Bitcoin (BTC) fell prior to the Feb. 3 Wall Street open as fresh United States economic data came in “hot hot hot.” Data from Cointelegraph Markets Pro and TradingView followed BTC/USD as it erased gains from earlier in the day to center on $23,000 support.
The pair reacted negatively to U.S. unemployment data for January, which beat expectations so considerably that overall jobless figures dropped to their lowest since 1969. Non-farm payrolls (NFP) data likewise outperformed, while average hourly earnings conformed to forecast 0.3% growth.
The news meant that the Federal Reserve could maintain tighter, less liquid monetary conditions for a longer period of time. Economist and analyst Jan Wüstenfeld commented, “US economy sliding into a recession? Well, think again. At least not in the near term.”
BTC/USD 1-hour candle chart (Bitstamp). Source: TradingView
In the wake of the data, popular analytics account Tedtalksmacro suggested that the news may present an opportunity to increase Bitcoin exposure, with the potential for BTC/USD to reach $20,000. Investment research resource Game of Trades highlighted that the next big resistance to clear is the $25k region.
However, popular trader Crypto Tony noted that this target may no longer materialize, as it has become a “crowded trade.”

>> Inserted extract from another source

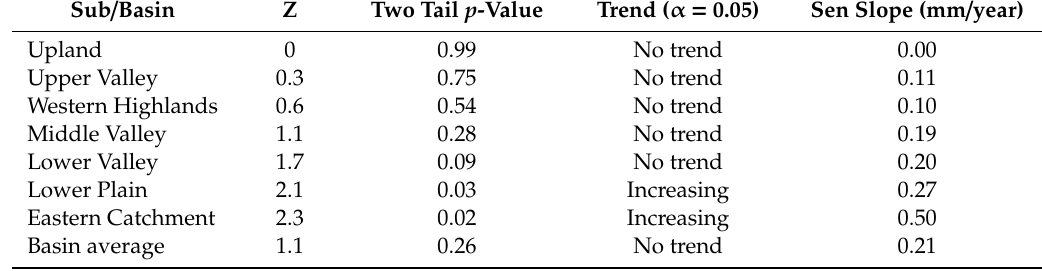
Table 5. Summary trend analysis for autumn season rainfall.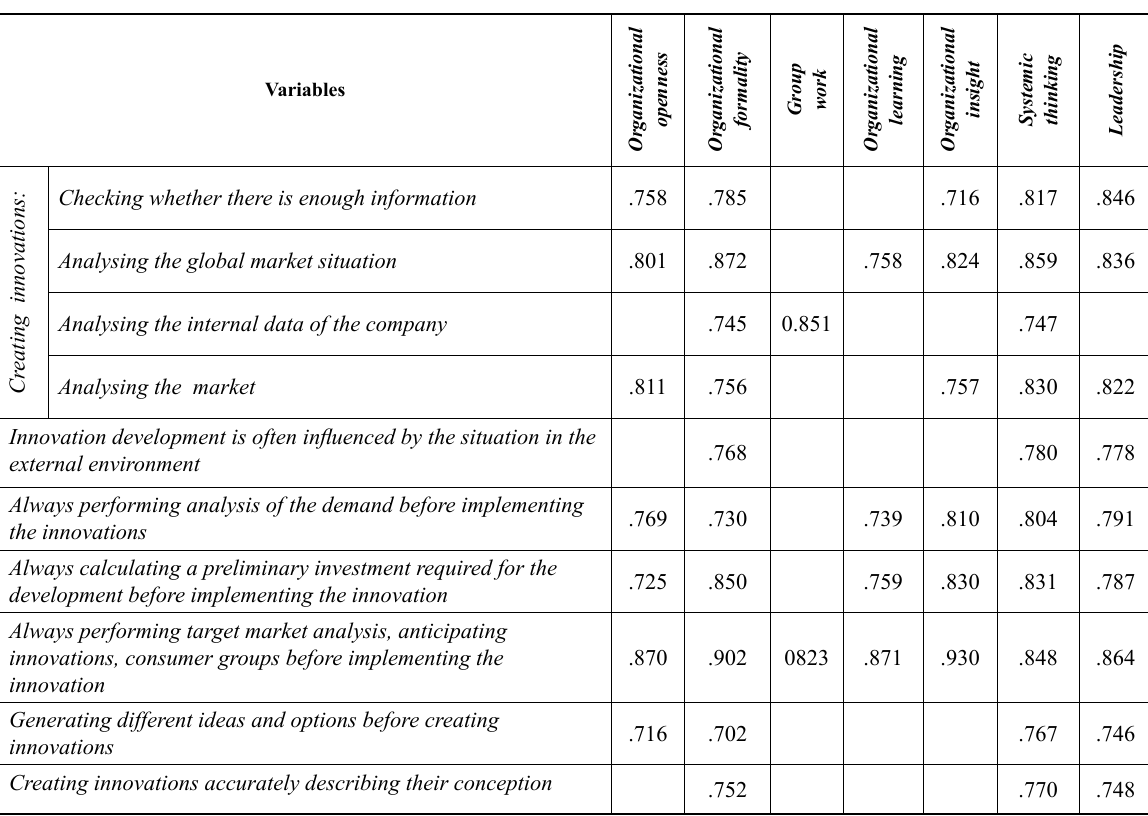
Table 1. Correlation matrix: preparation for innovations vs OI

The Federal Reserve raised interest rates by 0.25% this week, in line with almost all expectations. Chair Jerome Powell caused excitement by using the term “disinflation” in accompanying comments. BTC/USD spiked above $24,000 for the second time in as many days, with market participants still hopeful of a trip to $25,000 before a more significant retracement.